The literal expression of the phrase can be found in pottery by Wings’s aunt, Juanita Suazo DuBray, a self-taught master who has created her own trademark style with the corn-ear motif. She has been known to design pieces that omit the corn ear, but only rarely; it is manifest in most of her work, a distinctive personal style. She occasionally combines it with other symbolic imagery, as she has done in this piece, one of her most beautiful (and most weighted with meaning). From its description in the Other Artists: Pottery gallery:

This stunning little pot melds a variety of ancient traditional patterns into a striking new whole. By Juanita Suazo DuBray, Wings’s aunt and one of Taos Pueblo’s master potters, it’s another in her trademark “corn pot” series. Here, she’s molded the Pueblo’s traditional micaceous clay into a beautiful little pot featuring the ancient “kiva steps” pattern carved out of the front. Twin ears of corn have been coaxed from the pot’s surface and stand out in stark relief beneath the steps; at their base, a small free-form cabochon of brilliant turquoise is embedded in the clay itself. This beautiful collector’s piece stands about five inches high by about five inches across at its widest point.

Micaceous clay; turquoise
$450 + shipping, handling, and insurance
Requires special handling; extra shipping charges apply

Juanita’s work is especially suited to any discussion of tradition, of steps: every piece is its own legacy, each made in the service of a larger legacy of artistic, cultural, and spiritual tradition. We’ve looked at her work, and the context in which it is made, here. As I said then:

And this is the genius of Juanita’s signature pattern: It melds earth and sky, sun and soil, water and light, all brought together and fused within an object that exists only because of the joint efforts of all such elements, working together. An ear of corn, brought forth from the same earth that provides the micaceous clay that forms the pots for cooking and eating and storage; fed, watered, and nurtured by the sky and its sun’s light and the rain it visits upon the soil. And all of them, combined in a way that honors each separately and together, in perhaps the most important way of all: in an object of daily use, or survival, for The People.

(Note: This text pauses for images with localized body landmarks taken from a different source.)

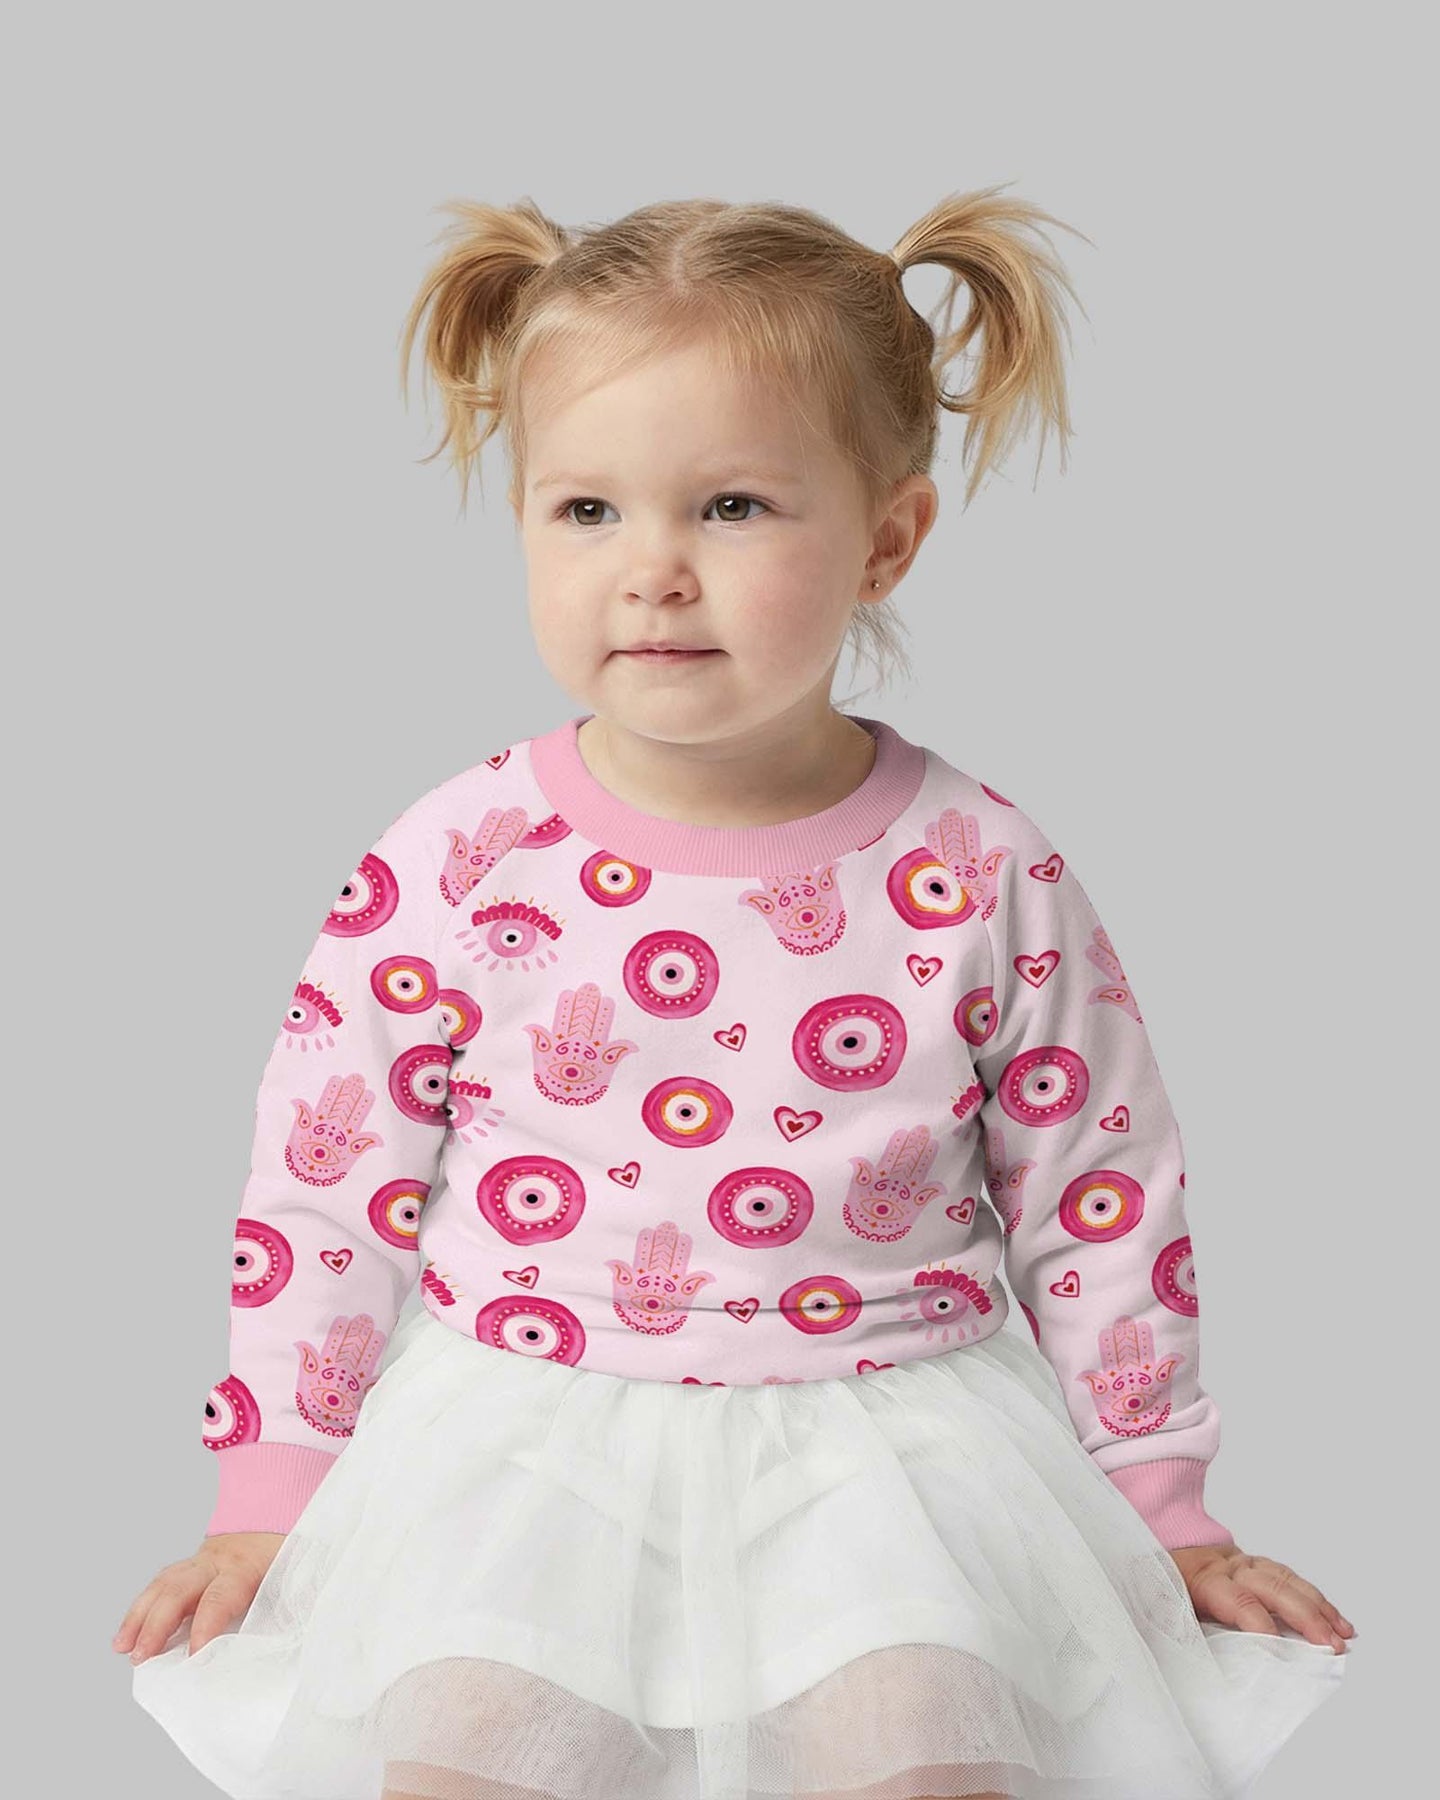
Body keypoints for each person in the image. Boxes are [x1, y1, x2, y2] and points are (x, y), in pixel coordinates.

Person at [114, 186, 1355, 1800]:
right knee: (461, 1751)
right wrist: (270, 1497)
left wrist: (1163, 1511)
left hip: (890, 1453)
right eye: (586, 510)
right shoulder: (459, 858)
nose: (654, 573)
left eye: (734, 508)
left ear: (888, 538)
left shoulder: (981, 868)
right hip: (525, 1446)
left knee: (922, 1747)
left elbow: (1100, 1191)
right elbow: (327, 1186)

It’s the heart and soul of life here, just as the kiva steps to which her design pays tribute lead to the earthen heart and soul of this place and its people. It’s the embodiment of the ritual steps of honor, of respect, of prayer to the spirits and the ancestors and the old ways that have always sustained the people; of the physical structure and the act of entering the sacred space to continue that tradition; of the making of steps, moccasin prints, that trace life’s hoop and leave the legacy of a clearly-marked path for future generations to follow.

It’s beauty and harmony, and the steps that lead to them, given corporeal form.